We know we **must never publish any sensitive data** (such as database connection, passwords, or other personal information) within our applications. To enable the database connection we should use *Environment variables* instead.
### Backend Environment Variables
The server is almost ready for deploy. We just need to configure the database connection and have it pointing to the [MLab](https://mlab.com/) service we will use with Heroku.
#### Local setup
First let's define an environment configuration file containing our database URI.
Inside `.env` file, paste the db connection string:
```text
MONGODB_URI=mongodb://localhost/project-management-api
```
If your database is named differently, change the name.
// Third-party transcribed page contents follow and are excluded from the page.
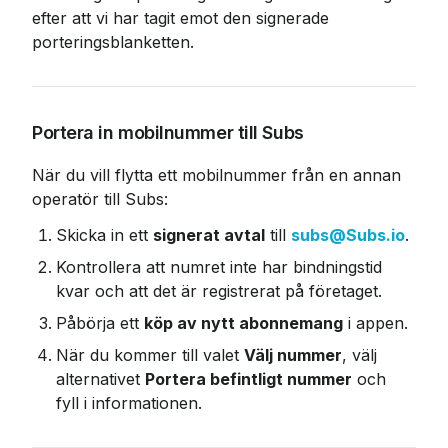
efter att vi har tagit emot den signerade 
porteringsblanketten.
Portera in mobilnummer till Subs
När du vill flytta ett mobilnummer från en annan 
operatör till Subs:
Skicka in ett 
signerat avtal
 till 
subs@Subs.io
.
Kontrollera att numret inte har bindningstid 
kvar och att det är registrerat på företaget.
Påbörja ett 
köp av nytt abonnemang
 i appen.
När du kommer till valet 
Välj nummer
, välj 
alternativet 
Portera befintligt nummer
 och 
fyll i informationen.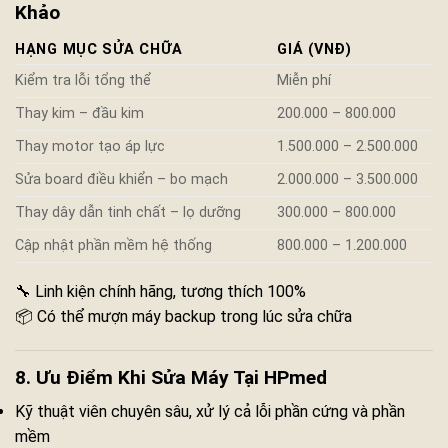
Khảo
HẠNG MỤC SỬA CHỮA
GIÁ (VNĐ)
Kiểm tra lỗi tổng thể
Miễn phí
Thay kim – đầu kim
200.000 – 800.000
Thay motor tạo áp lực
1.500.000 – 2.500.000
Sửa board điều khiển – bo mạch
2.000.000 – 3.500.000
Thay dây dẫn tinh chất – lọ dưỡng
300.000 – 800.000
Cập nhật phần mềm hệ thống
800.000 – 1.200.000
🔧 Linh kiện chính hãng, tương thích 100%
📦 Có thể mượn máy backup trong lúc sửa chữa
8. Ưu Điểm Khi Sửa Máy Tại HPmed
Kỹ thuật viên chuyên sâu, xử lý cả lỗi phần cứng và phần
mềm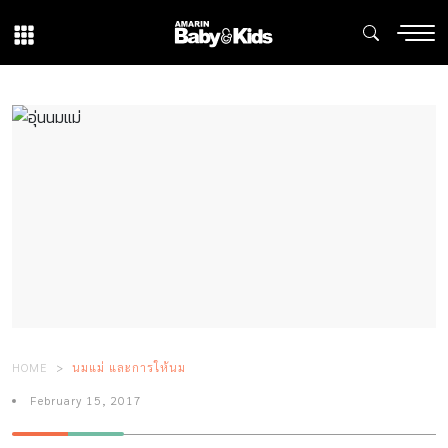
HOME
นมแม่ และการให้นม
February 15, 2017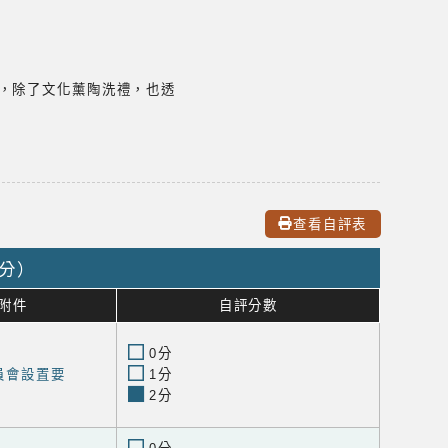
中，除了文化薰陶洗禮，也透
查看自評表
9分）
附件
自評分數
0分
員會設置要
1分
2分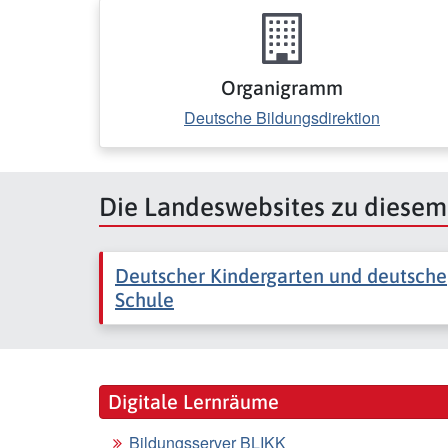
Organigramm
Deutsche Bildungsdirektion
Die Landeswebsites zu diese
Deutscher Kindergarten und deutsche
Schule
Digitale Lernräume
Bildungsserver BLIKK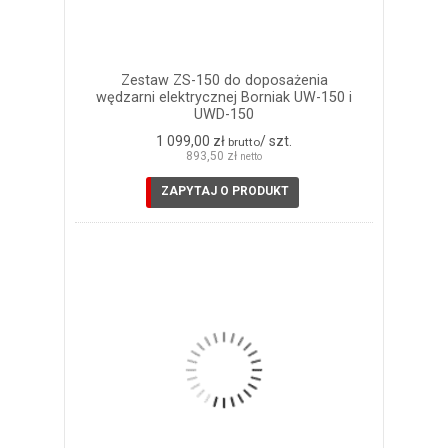
Zestaw ZS-150 do doposażenia
wędzarni elektrycznej Borniak UW-150 i
UWD-150
1 099,00 zł
/ szt.
brutto
893,50 zł
netto
ZAPYTAJ O PRODUKT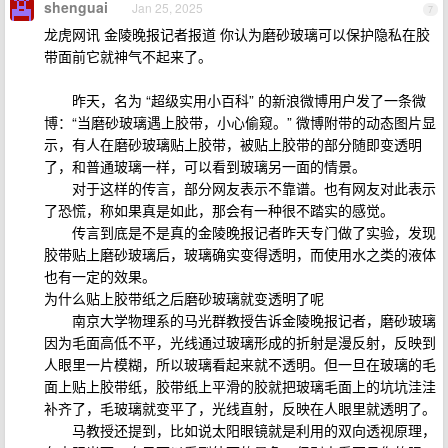
shenguai
Jan 25, 2025
7
龙虎网讯 金陵晚报记者报道 你认为磨砂玻璃可以保护隐私在胶
带面前它就神气不起来了。
昨天，名为 “超级实用小百科” 的新浪微博用户发了一条微
博：“当磨砂玻璃遇上胶带，小心偷窥。” 微博附带的动态图片显
示，有人在磨砂玻璃贴上胶带，被贴上胶带的部分随即变透明
了，和普通玻璃一样，可以看到玻璃另一面的情景。
对于这样的传言，部分网友表示不靠谱。也有网友对此表示
了恐慌，称如果真是如此，那会有一种很不踏实的感觉。
传言到底是不是真的金陵晚报记者昨天专门做了实验，发现
胶带贴上磨砂玻璃后，玻璃确实变得透明，而使用水之类的液体
也有一定的效果。
为什么贴上胶带纸之后磨砂玻璃就变透明了呢
南京大学物理系的马光群教授告诉金陵晚报记者，磨砂玻璃
因为毛面高低不平，光线通过玻璃形成的折射是漫反射，反映到
人眼里一片模糊，所以玻璃看起来就不透明。但一旦在玻璃的毛
面上贴上胶带纸，胶带纸上平滑的胶就把玻璃毛面上的坑坑洼洼
补齐了，毛玻璃就变平了，光线直射，反映在人眼里就透明了。
马教授还提到，比如说太阳眼镜就是利用的双向透视原理，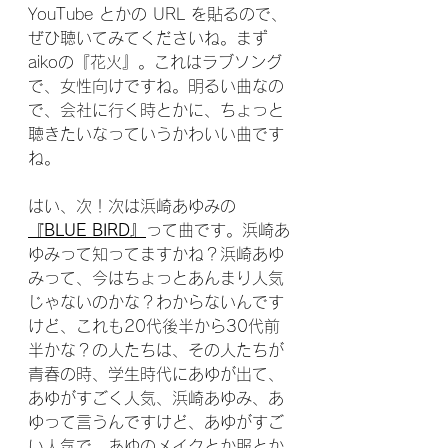
YouTube とかの URL を貼るので、
ぜひ聴いてみてくださいね。まず
aikoの『花火』。これはラブソング
で、女性向けですね。明るい曲なの
で、会社に行く時とかに、ちょっと
聴きたいなっていうかわいい曲です
ね。
はい、次！次は浜崎あゆみの
『BLUE BIRD』
って曲です。浜崎あ
ゆみって知ってますかね？浜崎あゆ
みって、今はちょっとあんまり人気
じゃないのかな？わからないんです
けど、これも20代後半から30代前
半かな？の人たちは、その人たちが
青春の時、学生時代にあゆが出て、
あゆがすごく人気、浜崎あゆみ、あ
ゆって言うんですけど、あゆがすご
い人気で、あゆのメイクとか服とか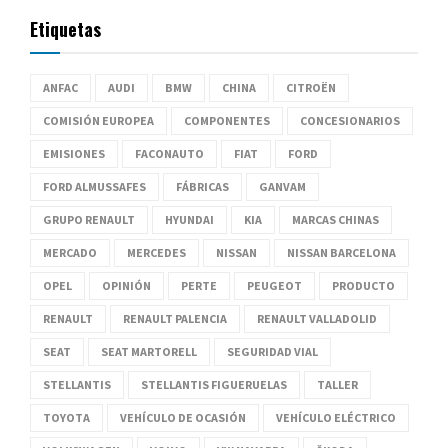
Etiquetas
ANFAC
AUDI
BMW
CHINA
CITROËN
COMISIÓN EUROPEA
COMPONENTES
CONCESIONARIOS
EMISIONES
FACONAUTO
FIAT
FORD
FORD ALMUSSAFES
FÁBRICAS
GANVAM
GRUPO RENAULT
HYUNDAI
KIA
MARCAS CHINAS
MERCADO
MERCEDES
NISSAN
NISSAN BARCELONA
OPEL
OPINIÓN
PERTE
PEUGEOT
PRODUCTO
RENAULT
RENAULT PALENCIA
RENAULT VALLADOLID
SEAT
SEAT MARTORELL
SEGURIDAD VIAL
STELLANTIS
STELLANTIS FIGUERUELAS
TALLER
TOYOTA
VEHÍCULO DE OCASIÓN
VEHÍCULO ELÉCTRICO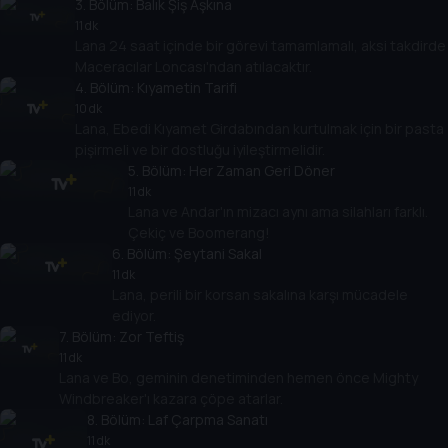
3
. Bölüm:
Balık Şiş Aşkına
11 dk
Lana 24 saat içinde bir görevi tamamlamalı, aksi takdirde
Maceracılar Loncası'ndan atılacaktır.
4
. Bölüm:
Kıyametin Tarifi
10 dk
Lana, Ebedi Kıyamet Girdabından kurtulmak için bir pasta
pişirmeli ve bir dostluğu iyileştirmelidir.
5
. Bölüm:
Her Zaman Geri Döner
11 dk
Lana ve Andar'ın mizacı aynı ama silahları farklı.
Çekiç ve Boomerang!
6
. Bölüm:
Şeytani Sakal
11 dk
Lana, perili bir korsan sakalına karşı mücadele
ediyor.
7
. Bölüm:
Zor Teftiş
11 dk
Lana ve Bo, geminin denetiminden hemen önce Mighty
Windbreaker'ı kazara çöpe atarlar.
8
. Bölüm:
Laf Çarpma Sanatı
11 dk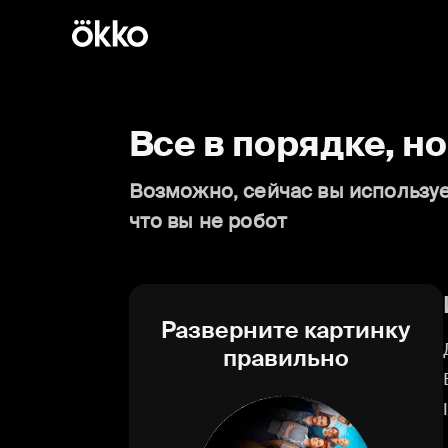
Все в порядке, н
Возможно, сейчас вы используе
что вы не робот
Разверните картинку
правильно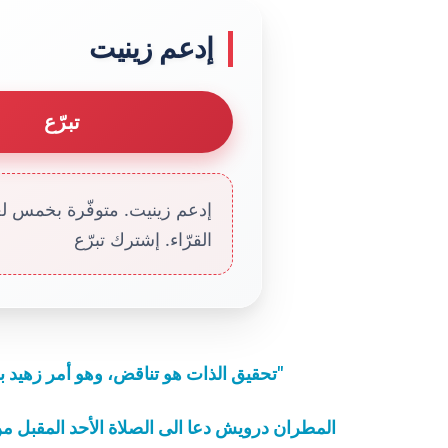
إدعم زينيت
تبرّع
إدعم زينيت. متوفّرة بخمس لغا
القرّاء. إشترك تبرّع
"تحقيق الذات هو تناقض، وهو أمر زهيد بالنسبة إلينا، لأن غاية وجودنا هي أسمى من ذلك"
المطران درويش دعا الى الصلاة الأحد المقبل 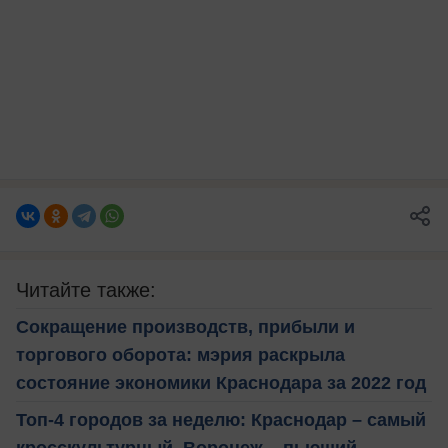
Читайте также:
Сокращение производств, прибыли и
торгового оборота: мэрия раскрыла
состояние экономики Краснодара за 2022 год
Топ-4 городов за неделю: Краснодар – самый
кросскультурный, Воронеж – пьющий,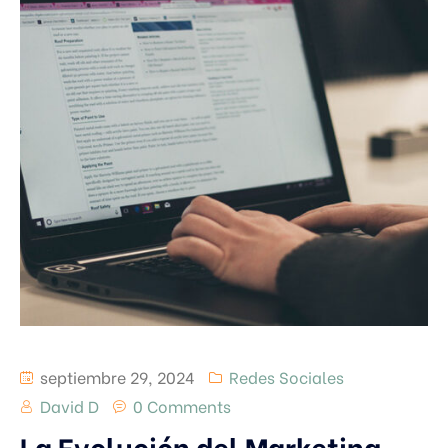
septiembre 29, 2024
Redes Sociales
David D
0 Comments
La Evolución del Marketing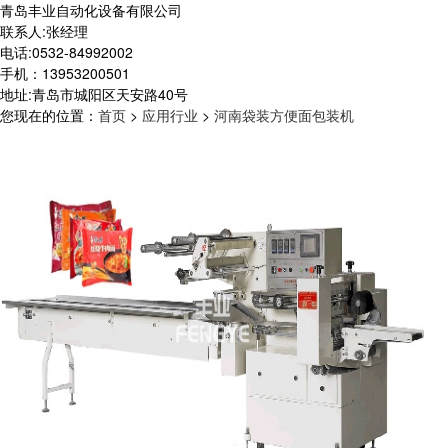
青岛丰业自动化设备有限公司
联系人:张经理
电话:0532-84992002
手机：13953200501
地址:青岛市城阳区天安路40号
您现在的位置
：
首页
>
应用行业
>
河南袋装方便面包装机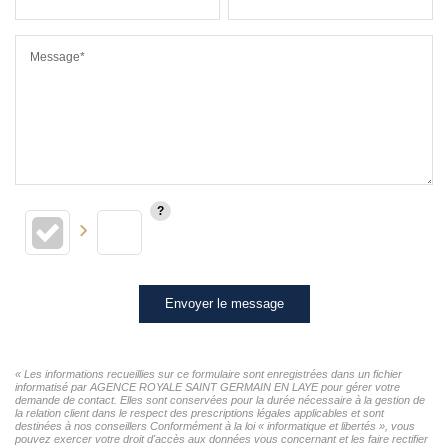
Message*
Envoyer le message
« Les informations recueillies sur ce formulaire sont enregistrées dans un fichier
informatisé par AGENCE ROYALE SAINT GERMAIN EN LAYE pour gérer votre
demande de contact. Elles sont conservées pour la durée nécessaire à la gestion de
la relation client dans le respect des prescriptions légales applicables et sont
destinées à nos conseillers Conformément à la loi « informatique et libertés », vous
pouvez exercer votre droit d'accès aux données vous concernant et les faire rectifier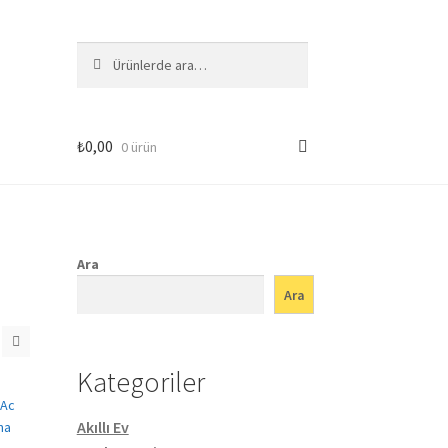
Ara:
Ara
₺
0,00
0 ürün
Ara
Ara
Kategoriler
Akıllı Ev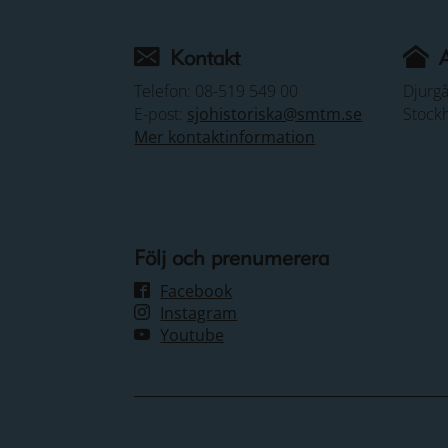
Kontakt
Telefon: 08-519 549 00
Djurg
E-post:
sjohistoriska@smtm.se
Stock
Mer kontaktinformation
Följ och prenumerera
Facebook
Instagram
Youtube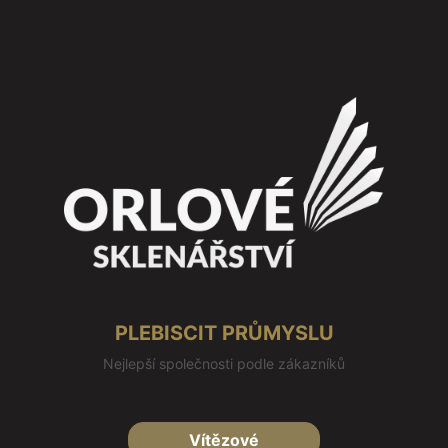
PLEBISCIT PRŮMYSLU
Nejlepší společnosti podle zákazníků
Vítězové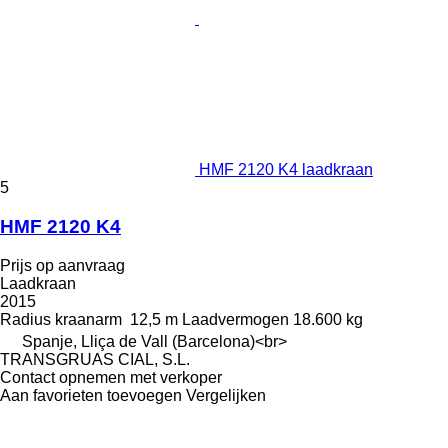
HMF 2120 K4 laadkraan
5
HMF 2120 K4
Prijs op aanvraag
Laadkraan
2015
Radius kraanarm
12,5 m
Laadvermogen
18.600 kg
Spanje, Lliça de Vall (Barcelona)<br>
TRANSGRUAS CIAL, S.L.
Contact opnemen met verkoper
Aan favorieten toevoegen
Vergelijken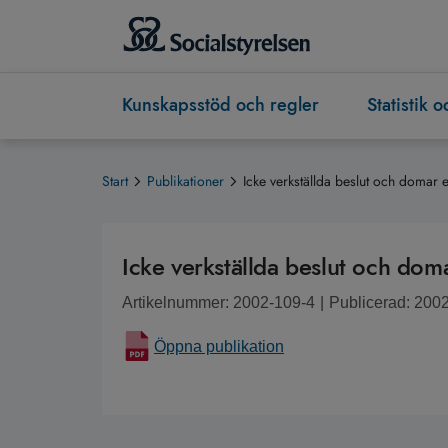
Kunskapsstöd och regler
Statistik 
Start
Publikationer
Icke verkställda beslut och domar 
Icke verkställda beslut och dom
Artikelnummer: 2002-109-4
|
Publicerad: 200
Öppna publikation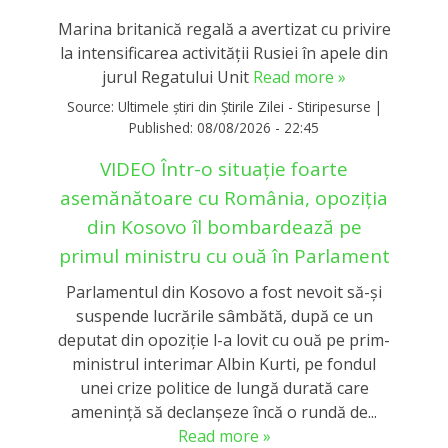
Marina britanică regală a avertizat cu privire
la intensificarea activităţii Rusiei în apele din
jurul Regatului Unit
Read more »
Source:
Ultimele știri din Știrile Zilei - Stiripesurse
|
Published:
08/08/2026 - 22:45
VIDEO Într-o situație foarte
asemănătoare cu România, opoziția
din Kosovo îl bombardează pe
primul ministru cu ouă în Parlament
Parlamentul din Kosovo a fost nevoit să-și
suspende lucrările sâmbătă, după ce un
deputat din opoziție l-a lovit cu ouă pe prim-
ministrul interimar Albin Kurti, pe fondul
unei crize politice de lungă durată care
amenință să declanșeze încă o rundă de...
Read more »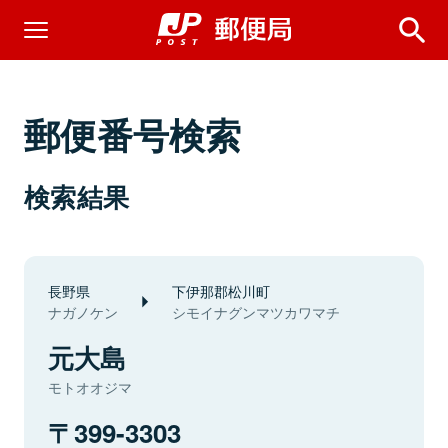
郵便番号検索
検索結果
長野県
下伊那郡松川町
ナガノケン
シモイナグンマツカワマチ
元大島
モトオオジマ
399-3303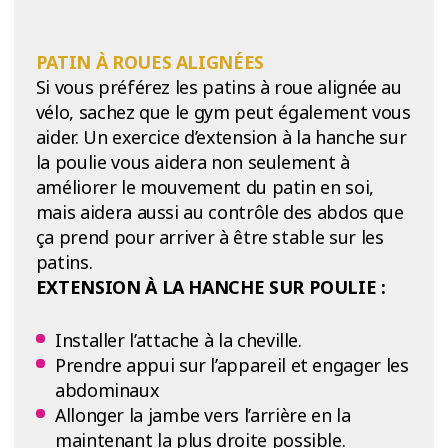
PATIN À ROUES ALIGNÉES
Si vous préférez les patins à roue alignée au
vélo, sachez que le gym peut également vous
aider. Un exercice d’extension à la hanche sur
la poulie vous aidera non seulement à
améliorer le mouvement du patin en soi,
mais aidera aussi au contrôle des abdos que
ça prend pour arriver à être stable sur les
patins.
EXTENSION À LA HANCHE SUR POULIE :
Installer l’attache à la cheville.
Prendre appui sur l’appareil et engager les
abdominaux
Allonger la jambe vers l’arrière en la
maintenant la plus droite possible.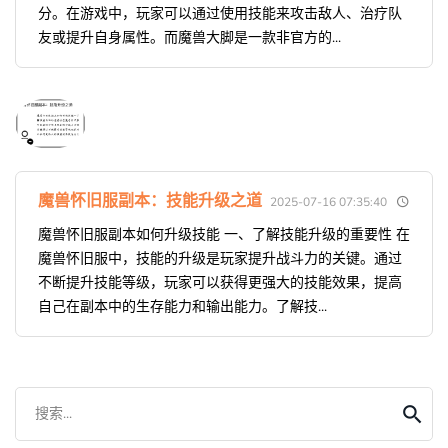
分。在游戏中，玩家可以通过使用技能来攻击敌人、治疗队
友或提升自身属性。而魔兽大脚是一款非官方的...
魔兽怀旧服副本：技能升级之道
2025-07-16 07:35:40
魔兽怀旧服副本如何升级技能 一、了解技能升级的重要性 在
魔兽怀旧服中，技能的升级是玩家提升战斗力的关键。通过
不断提升技能等级，玩家可以获得更强大的技能效果，提高
自己在副本中的生存能力和输出能力。了解技...
搜索...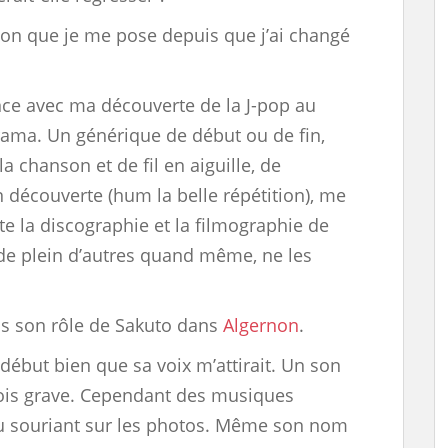
tion que je me pose depuis que j’ai changé
e avec ma découverte de la J-pop au
rama. Un générique de début ou de fin,
a chanson et de fil en aiguille, de
 découverte (hum la belle répétition), me
te la discographie et la filmographie de
 plein d’autres quand même, ne les
ns son rôle de Sakuto dans
Algernon
.
 début bien que sa voix m’attirait. Un son
rfois grave. Cependant des musiques
 souriant sur les photos. Même son nom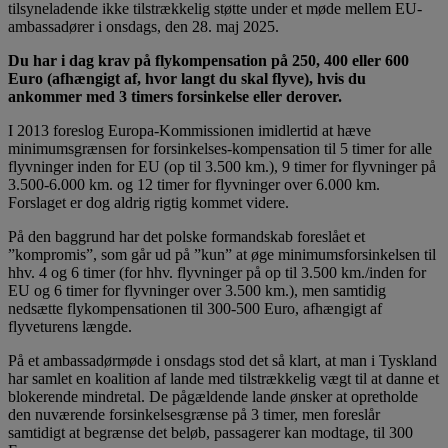
tilsyneladende ikke tilstrækkelig støtte under et møde mellem EU-
ambassadører i onsdags, den 28. maj 2025.
Du har i dag krav på flykompensation på 250, 400 eller 600
Euro (afhængigt af, hvor langt du skal flyve), hvis du
ankommer med 3 timers forsinkelse eller derover.
I 2013 foreslog Europa-Kommissionen imidlertid at hæve
minimumsgrænsen for forsinkelses-kompensation til 5 timer for alle
flyvninger inden for EU (op til 3.500 km.), 9 timer for flyvninger på
3.500-6.000 km. og 12 timer for flyvninger over 6.000 km.
Forslaget er dog aldrig rigtig kommet videre.
På den baggrund har det polske formandskab foreslået et
”kompromis”, som går ud på ”kun” at øge minimumsforsinkelsen til
hhv. 4 og 6 timer (for hhv. flyvninger på op til 3.500 km./inden for
EU og 6 timer for flyvninger over 3.500 km.), men samtidig
nedsætte flykompensationen til 300-500 Euro, afhængigt af
flyveturens længde.
På et ambassadørmøde i onsdags stod det så klart, at man i Tyskland
har samlet en koalition af lande med tilstrækkelig vægt til at danne et
blokerende mindretal. De pågældende lande ønsker at opretholde
den nuværende forsinkelsesgrænse på 3 timer, men foreslår
samtidigt at begrænse det beløb, passagerer kan modtage, til 300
Now inside the `app.js`, we need to point to **`MONGODB_URI`**, using `process.env`, which is possible on the server side thanks to `dotenv` npm package that is already installed in our project.
:::info
If you don't have the `dotenv` package for some reason, run
```bash
$ npm install --save dotenv
```
and require it on the top of `app.js` using:
```js
require('dotenv').config();
```
:::
Now change the current connection to:
```js
// app.js
...
mongoose
.connect(process.env.MONGODB_URI) // this is the line that changes.
.then(x => {
console.log(`Connected to Mongo! Database name: "${x.connections[0].name}"`)
})
.catch(err => {
console.error('Error connecting to mongo', err)
});
...
```
If we start the server with `npm run dev`, our application should work normally, pointing to the local database because we have configured the `MONGODB_URI` env variable in `.env`. On heroku it will instead pick up the `MONGODB_URI` env variable there (which you can look at by using the `heroku config` command.)